• EXERCISE AIM:
The lines you return should be those containing the string "diamantové", taken from the data below.

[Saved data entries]
------------------------------------------------------------------------
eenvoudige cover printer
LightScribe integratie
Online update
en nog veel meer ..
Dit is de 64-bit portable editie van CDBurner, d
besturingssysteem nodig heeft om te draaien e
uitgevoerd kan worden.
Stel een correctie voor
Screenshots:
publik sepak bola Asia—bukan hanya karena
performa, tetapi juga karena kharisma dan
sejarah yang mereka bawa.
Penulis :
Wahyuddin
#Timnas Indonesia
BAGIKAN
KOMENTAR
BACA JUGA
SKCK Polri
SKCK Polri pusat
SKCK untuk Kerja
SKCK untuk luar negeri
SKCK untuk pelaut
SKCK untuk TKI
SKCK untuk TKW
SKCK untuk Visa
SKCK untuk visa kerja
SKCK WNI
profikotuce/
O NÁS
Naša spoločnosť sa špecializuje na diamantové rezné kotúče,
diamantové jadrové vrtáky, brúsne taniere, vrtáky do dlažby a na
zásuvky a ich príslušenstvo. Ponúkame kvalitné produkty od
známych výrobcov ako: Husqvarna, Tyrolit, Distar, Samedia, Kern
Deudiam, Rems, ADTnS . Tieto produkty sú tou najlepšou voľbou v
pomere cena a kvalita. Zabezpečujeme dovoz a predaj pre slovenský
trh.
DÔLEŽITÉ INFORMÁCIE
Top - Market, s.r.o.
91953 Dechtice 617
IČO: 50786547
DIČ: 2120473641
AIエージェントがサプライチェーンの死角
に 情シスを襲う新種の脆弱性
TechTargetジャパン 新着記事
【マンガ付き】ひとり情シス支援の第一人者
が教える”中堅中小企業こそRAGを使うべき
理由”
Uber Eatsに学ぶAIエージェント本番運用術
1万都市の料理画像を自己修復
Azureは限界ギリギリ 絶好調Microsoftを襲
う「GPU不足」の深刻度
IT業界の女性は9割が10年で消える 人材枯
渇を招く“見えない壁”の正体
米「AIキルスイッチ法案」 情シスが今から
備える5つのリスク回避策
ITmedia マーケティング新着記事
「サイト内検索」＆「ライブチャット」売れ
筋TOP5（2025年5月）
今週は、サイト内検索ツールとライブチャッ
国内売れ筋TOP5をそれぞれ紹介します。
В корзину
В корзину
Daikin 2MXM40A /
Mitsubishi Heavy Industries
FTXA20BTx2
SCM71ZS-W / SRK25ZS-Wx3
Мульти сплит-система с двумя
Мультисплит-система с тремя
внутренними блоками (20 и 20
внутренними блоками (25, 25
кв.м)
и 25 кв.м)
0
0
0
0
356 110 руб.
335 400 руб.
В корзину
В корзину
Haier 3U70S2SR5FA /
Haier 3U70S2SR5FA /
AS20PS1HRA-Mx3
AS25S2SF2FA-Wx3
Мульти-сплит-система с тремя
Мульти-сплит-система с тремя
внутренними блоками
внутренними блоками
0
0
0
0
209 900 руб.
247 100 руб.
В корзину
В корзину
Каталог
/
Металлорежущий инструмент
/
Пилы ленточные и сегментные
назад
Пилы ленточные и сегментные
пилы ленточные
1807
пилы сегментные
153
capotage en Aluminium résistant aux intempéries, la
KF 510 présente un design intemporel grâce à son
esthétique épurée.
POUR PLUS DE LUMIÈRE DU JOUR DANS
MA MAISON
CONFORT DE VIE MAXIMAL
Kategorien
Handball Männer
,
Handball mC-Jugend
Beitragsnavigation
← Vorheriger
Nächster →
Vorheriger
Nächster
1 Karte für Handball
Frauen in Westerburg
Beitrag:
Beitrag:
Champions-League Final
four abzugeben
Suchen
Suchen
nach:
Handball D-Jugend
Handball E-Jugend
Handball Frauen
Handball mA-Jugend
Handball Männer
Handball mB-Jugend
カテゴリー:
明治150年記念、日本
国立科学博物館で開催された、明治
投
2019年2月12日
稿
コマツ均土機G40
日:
------------------------------------------------------------------------
• TASK RESULT:
Naša spoločnosť sa špecializuje na diamantové rezné kotúče,
diamantové jadrové vrtáky, brúsne taniere, vrtáky do dlažby a na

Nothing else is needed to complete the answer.